EXCLUSIVO: Afilhado de Temer no Porto de Santos foi pego pela Receita e PGR poupou o padrinho. Por Marcelo Auler

Atualizado em 31 de março de 2018 às 9:11
Marcelo de Azeredo, indicado por Temer para a Cia. Docas de SP

Esta reportagem faz parte da série do DCM sobre o envolvimento de Michel Temer no escândalo do esquema de propinas do Porto de Santos, financiada através de crowdfunding. Foi publicada originalmente em 02/08/2016. As demais estão aqui

Marcelo de Azeredo, presidente da Companhia Docas do Estado de São Paulo entre junho de 1995 e maio de 1998 por indicação de Michel Temer, foi autuado pela Receita Federal em R$ 926.427,63.

Ele não conseguiu comprovar a origem de recursos movimentado em suas contas bancárias. Em 1999, por exemplo, não soube explicar 133 depósitos em suas contas. Com isso, teve o chamado Acréscimo Patrimonial a Descoberto.

De acordo com sua ex-companheira Erika Santos, em ação na 2ª Vara de Família de São Paulo ajuizada em 2000, foi fruto da propina por ele recebida e dividida com o seu padrinho político, Temer, então presidente da Câmara dos Deputados.

Pelo relato dela, Temer recebeu 50% do arrecadado. O dobro do que seu companheiro punha no bolso, pois outros 25% iam para um tal de Lima.

Lima é, possivelmente, João Baptista Lima Filho, possível sócio de Temer.

A conclusão da Receita no caso de Marcelo, conferindo veracidade ao que Erika denunciou, não aconteceu com Temer, nem com Lima. Como o DCM mostrou em reportagem anterior desta série, as tentativas de investigar o então presidente da Câmara por duas vezes esbarraram na Procuradoria Geral da República.
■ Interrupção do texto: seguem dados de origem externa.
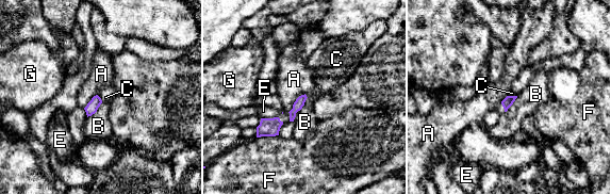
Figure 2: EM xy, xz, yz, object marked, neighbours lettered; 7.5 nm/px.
{"act": "pass", "each": {"A": "other", "B": "other", "C": "other", "E": "other", "F": "other", "G": "other"}, "border": {"pic": 2, "px": [[97, 95], [102, 101]]}, "found": "no lettered piece goes on from it"}

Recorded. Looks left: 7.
{"act": "look", "view": "em", "slice": "xy", "step": 8, "show": "letters", "pic": 1, "at": [209, 16], "why": "branch stops here"}

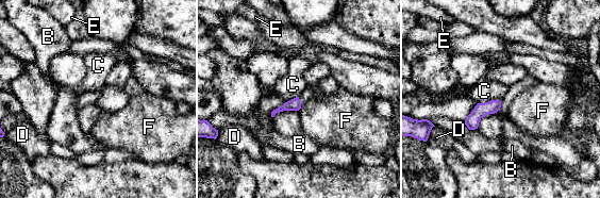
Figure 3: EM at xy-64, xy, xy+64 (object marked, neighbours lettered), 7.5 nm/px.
{"act": "look", "view": "em", "slice": "planes", "show": "letters", "at": "same"}

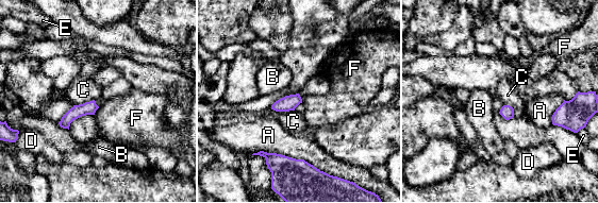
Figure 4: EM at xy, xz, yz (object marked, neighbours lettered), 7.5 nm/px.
{"act": "pass", "longest_contact_nm": ["A", 550], "each": {"A": "other", "B": "other", "C": "other", "D": "other", "E": "other", "F": "other"}, "border": {"pic": 4, "px": [[94, 99], [73, 105]]}, "found": "none of them fits"}

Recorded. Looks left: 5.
{"act": "look", "view": "3d", "um": 2, "pic": 1, "at": [115, 279], "why": "an open end"}

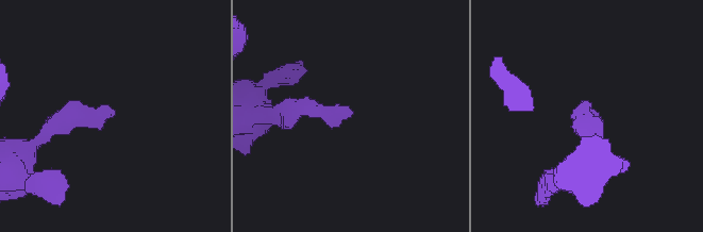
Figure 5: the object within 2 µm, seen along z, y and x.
{"act": "look", "view": "em", "slice": "planes", "show": "tint", "pic": 5, "at": [596, 112]}

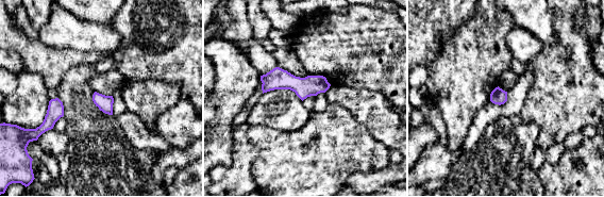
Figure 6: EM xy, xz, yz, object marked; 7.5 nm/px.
{"act": "look", "view": "em", "slice": "planes", "show": "letters", "at": "same", "why": "what lies round it"}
Em 2001 foi Geraldo Brindeiro, conhecido como “Engavetador da República”, quem impediu. Dez anos depois, foi Roberto Gurgel, que à frente da PGR alegou não haver indícios que justificassem a investigação.

Nos dois governos de Fernando Henrique Cardoso, Temer era o responsável pelas nomeações no Porto de Santos, como confirmam ex-diretores da CODESP, sindicalistas e políticos, inclusive do PMDB.

Curiosamente, no mesmo ano de 1998 em que a Receita autuou Marcelo em R$ 344.118,75, pagos sem ele reclamar, Temer adquiriu sua mansão no bairro paulistano do Alto de Pinheiros, como descreveu a revista Brasileiros. Na contabilidade apresentada por Erika em juízo, o padrinho político do seu ex-companheiro recebeu, na época, pelo menos R$ 2.726.750,00.

A denúncia de Erika também foi confirmada no caso da irmã de Marcelo. Carla de Azeredo foi autuada pelo Fisco em R$ 100.123,32, por ter em seu nome um Porsche, modelo Carrera, ano 1997, placa CMP 0019 (SP) sem comprovar ao Fisco rendimentos lícitos que permitissem a sua aquisição.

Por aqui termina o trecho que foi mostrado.